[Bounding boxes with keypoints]
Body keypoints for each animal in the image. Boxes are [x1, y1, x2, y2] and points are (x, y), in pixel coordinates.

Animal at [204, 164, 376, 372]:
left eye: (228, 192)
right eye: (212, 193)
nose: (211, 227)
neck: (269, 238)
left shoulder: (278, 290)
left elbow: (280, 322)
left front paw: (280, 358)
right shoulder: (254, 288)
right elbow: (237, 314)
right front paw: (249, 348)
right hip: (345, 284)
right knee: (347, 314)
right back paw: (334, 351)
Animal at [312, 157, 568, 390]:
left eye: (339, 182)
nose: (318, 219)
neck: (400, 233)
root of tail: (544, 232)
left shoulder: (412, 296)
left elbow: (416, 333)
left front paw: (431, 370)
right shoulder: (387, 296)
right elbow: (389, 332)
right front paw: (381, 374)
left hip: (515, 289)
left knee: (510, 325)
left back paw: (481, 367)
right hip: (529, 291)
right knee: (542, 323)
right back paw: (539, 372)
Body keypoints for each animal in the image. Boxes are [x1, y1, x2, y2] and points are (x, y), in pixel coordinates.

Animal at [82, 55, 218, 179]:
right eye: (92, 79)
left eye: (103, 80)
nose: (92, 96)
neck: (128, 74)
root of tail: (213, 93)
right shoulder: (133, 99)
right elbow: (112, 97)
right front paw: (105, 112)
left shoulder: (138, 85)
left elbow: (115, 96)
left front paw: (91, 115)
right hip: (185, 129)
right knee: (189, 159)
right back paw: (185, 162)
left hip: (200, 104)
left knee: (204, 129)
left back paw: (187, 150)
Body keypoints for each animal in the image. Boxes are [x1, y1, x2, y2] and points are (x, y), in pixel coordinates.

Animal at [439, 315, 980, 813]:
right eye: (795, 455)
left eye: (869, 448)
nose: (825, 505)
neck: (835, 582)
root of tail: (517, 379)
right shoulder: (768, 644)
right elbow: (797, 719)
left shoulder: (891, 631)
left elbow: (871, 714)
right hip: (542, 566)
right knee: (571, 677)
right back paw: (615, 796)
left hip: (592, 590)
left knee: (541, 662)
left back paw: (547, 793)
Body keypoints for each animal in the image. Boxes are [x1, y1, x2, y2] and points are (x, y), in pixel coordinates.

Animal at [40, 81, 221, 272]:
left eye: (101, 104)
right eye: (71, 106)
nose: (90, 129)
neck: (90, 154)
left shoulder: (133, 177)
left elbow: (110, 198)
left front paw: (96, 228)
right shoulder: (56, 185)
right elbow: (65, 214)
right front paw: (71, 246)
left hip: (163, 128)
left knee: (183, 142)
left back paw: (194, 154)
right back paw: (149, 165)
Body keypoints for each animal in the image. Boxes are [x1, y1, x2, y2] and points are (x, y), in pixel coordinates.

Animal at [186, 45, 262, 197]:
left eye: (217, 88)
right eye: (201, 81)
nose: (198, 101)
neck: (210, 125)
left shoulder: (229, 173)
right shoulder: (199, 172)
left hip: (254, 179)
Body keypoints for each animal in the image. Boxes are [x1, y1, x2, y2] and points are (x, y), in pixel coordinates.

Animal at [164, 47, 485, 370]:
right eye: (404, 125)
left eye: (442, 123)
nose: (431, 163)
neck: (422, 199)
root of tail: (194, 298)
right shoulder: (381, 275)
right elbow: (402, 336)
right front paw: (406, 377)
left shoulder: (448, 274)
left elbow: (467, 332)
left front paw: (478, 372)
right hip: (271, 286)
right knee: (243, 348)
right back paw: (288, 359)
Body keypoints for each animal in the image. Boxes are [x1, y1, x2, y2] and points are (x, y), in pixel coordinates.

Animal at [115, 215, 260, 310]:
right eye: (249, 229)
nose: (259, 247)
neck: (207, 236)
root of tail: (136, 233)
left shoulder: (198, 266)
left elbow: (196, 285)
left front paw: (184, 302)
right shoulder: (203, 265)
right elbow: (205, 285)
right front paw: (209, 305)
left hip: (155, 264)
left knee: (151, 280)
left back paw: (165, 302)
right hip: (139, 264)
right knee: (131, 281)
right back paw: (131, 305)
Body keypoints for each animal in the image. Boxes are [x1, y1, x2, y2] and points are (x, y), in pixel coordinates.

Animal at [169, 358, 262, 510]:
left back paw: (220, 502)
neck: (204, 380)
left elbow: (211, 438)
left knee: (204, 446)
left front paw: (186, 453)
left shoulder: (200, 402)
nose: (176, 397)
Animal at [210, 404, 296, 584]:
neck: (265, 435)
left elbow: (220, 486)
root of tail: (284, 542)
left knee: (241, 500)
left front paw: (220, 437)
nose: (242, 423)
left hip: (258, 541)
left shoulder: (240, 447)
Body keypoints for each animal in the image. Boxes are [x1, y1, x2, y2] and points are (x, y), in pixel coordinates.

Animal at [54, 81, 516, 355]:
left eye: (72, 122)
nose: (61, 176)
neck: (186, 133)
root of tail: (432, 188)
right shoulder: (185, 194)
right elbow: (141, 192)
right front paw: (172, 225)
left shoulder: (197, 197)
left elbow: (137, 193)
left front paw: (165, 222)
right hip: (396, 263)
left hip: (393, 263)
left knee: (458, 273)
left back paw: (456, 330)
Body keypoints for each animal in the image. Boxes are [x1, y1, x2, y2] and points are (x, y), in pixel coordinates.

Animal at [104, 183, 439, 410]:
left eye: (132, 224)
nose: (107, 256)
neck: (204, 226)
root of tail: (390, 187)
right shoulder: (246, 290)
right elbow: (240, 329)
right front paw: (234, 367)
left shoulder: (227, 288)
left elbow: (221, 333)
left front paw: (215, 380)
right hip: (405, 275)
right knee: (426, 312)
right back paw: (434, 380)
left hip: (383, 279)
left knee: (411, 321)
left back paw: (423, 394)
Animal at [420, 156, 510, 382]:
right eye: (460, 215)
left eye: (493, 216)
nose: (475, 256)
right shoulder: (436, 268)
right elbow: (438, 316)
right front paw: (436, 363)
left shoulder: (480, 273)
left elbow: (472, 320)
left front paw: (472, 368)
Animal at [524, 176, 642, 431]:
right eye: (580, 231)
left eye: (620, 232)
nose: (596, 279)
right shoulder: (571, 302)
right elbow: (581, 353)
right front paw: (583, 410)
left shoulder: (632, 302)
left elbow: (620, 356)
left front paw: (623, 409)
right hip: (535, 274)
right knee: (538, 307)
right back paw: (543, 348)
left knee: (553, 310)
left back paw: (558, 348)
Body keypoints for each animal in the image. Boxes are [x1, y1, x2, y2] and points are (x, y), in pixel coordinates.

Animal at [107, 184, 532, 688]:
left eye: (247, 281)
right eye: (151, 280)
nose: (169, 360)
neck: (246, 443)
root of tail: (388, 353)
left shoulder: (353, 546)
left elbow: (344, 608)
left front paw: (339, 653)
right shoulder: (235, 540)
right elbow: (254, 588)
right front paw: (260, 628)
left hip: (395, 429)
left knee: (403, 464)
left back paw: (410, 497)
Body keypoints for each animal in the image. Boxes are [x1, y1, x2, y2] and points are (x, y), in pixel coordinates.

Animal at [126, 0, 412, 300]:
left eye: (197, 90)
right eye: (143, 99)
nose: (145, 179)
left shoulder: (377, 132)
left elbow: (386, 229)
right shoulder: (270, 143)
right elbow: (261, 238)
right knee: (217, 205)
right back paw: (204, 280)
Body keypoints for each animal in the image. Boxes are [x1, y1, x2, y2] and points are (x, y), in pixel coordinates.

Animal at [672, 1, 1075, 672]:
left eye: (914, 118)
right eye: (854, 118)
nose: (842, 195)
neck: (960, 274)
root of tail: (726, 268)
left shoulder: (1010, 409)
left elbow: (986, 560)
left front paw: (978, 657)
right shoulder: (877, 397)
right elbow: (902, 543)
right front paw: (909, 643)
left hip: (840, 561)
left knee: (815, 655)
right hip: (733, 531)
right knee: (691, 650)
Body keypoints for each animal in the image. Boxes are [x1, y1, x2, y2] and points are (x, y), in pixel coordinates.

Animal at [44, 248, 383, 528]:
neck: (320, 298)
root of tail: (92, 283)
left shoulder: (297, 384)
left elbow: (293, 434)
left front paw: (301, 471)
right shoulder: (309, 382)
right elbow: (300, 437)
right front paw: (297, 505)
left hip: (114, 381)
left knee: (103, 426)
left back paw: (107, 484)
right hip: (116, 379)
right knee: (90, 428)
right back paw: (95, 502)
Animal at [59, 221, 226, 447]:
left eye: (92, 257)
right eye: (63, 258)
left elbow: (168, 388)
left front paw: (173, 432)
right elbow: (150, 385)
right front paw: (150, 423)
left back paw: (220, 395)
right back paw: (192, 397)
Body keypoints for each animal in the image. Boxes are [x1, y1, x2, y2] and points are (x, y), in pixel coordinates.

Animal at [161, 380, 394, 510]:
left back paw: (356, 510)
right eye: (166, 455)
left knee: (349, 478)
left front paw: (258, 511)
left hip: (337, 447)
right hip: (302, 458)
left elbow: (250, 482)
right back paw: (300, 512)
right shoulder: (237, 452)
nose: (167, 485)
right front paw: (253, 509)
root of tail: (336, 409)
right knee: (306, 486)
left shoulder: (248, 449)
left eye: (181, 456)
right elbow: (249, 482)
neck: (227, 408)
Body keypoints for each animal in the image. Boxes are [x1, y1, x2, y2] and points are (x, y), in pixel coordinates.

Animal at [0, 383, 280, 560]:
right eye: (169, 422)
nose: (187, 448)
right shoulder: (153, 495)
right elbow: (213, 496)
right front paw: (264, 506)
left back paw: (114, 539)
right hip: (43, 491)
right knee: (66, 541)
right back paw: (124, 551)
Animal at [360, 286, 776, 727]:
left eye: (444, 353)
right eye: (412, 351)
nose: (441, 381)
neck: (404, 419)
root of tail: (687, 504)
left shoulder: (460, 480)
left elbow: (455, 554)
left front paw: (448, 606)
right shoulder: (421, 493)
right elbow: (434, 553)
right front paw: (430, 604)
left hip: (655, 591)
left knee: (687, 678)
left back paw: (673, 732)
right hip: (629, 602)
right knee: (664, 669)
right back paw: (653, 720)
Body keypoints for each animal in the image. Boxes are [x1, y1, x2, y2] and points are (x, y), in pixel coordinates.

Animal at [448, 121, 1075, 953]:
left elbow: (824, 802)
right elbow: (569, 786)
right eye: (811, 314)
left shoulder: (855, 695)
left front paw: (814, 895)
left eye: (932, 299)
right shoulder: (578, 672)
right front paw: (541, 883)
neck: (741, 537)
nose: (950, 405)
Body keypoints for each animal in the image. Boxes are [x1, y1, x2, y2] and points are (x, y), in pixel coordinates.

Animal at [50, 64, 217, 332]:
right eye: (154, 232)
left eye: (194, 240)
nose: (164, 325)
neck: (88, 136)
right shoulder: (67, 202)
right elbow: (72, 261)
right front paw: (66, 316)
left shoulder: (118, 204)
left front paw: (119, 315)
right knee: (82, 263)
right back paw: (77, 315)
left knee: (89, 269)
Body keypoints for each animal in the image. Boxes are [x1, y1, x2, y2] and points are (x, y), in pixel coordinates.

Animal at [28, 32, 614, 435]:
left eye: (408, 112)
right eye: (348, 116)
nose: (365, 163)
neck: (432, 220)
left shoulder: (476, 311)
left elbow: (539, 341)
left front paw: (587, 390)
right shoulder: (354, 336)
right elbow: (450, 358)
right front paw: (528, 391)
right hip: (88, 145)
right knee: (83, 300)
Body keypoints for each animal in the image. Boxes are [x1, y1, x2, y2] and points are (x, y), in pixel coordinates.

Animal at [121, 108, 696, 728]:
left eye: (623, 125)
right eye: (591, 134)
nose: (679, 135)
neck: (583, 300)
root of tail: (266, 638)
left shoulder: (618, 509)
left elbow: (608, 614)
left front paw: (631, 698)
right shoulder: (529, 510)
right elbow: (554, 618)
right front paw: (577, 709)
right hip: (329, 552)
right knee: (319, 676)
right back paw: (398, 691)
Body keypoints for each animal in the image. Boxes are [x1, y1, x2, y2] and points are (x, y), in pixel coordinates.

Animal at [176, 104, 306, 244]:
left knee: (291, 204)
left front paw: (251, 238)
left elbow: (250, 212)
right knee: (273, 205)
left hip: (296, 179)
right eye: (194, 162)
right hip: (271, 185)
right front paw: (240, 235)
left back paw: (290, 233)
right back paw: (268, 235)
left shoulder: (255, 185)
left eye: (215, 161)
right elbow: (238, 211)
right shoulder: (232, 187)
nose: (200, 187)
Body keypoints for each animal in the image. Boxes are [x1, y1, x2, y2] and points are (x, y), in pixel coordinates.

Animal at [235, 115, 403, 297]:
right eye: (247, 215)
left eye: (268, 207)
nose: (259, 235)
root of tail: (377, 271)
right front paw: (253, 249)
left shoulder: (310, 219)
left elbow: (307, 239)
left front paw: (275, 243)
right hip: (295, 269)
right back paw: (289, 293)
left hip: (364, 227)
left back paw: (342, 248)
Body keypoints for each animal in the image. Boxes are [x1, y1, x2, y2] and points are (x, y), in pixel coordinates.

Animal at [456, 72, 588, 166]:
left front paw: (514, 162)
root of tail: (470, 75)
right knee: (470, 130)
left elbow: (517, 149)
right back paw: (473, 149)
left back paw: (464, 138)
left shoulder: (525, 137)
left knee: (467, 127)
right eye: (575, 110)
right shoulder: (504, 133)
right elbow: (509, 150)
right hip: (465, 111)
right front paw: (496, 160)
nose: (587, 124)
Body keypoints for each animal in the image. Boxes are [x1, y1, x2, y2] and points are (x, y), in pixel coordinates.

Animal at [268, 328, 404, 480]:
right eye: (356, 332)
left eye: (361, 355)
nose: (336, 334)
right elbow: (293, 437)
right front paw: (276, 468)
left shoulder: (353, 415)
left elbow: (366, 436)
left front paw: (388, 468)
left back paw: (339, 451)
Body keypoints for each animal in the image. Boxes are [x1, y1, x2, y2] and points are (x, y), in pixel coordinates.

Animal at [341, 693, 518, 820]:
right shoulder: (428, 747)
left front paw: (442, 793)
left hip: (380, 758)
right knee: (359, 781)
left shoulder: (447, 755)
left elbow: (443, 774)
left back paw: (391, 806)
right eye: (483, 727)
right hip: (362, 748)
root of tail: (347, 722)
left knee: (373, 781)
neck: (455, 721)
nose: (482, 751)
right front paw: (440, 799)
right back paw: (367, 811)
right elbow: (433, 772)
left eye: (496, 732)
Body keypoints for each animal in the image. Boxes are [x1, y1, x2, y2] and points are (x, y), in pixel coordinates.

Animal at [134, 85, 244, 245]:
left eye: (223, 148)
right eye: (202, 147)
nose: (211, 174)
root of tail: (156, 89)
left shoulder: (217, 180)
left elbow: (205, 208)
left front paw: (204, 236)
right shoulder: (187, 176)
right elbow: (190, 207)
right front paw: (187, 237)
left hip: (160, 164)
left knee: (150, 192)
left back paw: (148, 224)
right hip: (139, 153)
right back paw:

Assignment >> Using the entries above, repeat only the lines from the one containing "nose: (167, 485)" through the one containing "right front paw: (264, 506)", end lines included.

Response to the task >>
nose: (167, 485)
right front paw: (253, 509)
root of tail: (336, 409)
right knee: (306, 486)
left shoulder: (248, 449)
left eye: (181, 456)
right elbow: (249, 482)
neck: (227, 408)
Body keypoints for each animal in the image. Boxes are [x1, y1, x2, y2] and points are (x, y), in pixel coordinates.

Animal at [0, 383, 280, 560]:
right eye: (169, 422)
nose: (187, 448)
right shoulder: (153, 495)
right elbow: (213, 496)
right front paw: (264, 506)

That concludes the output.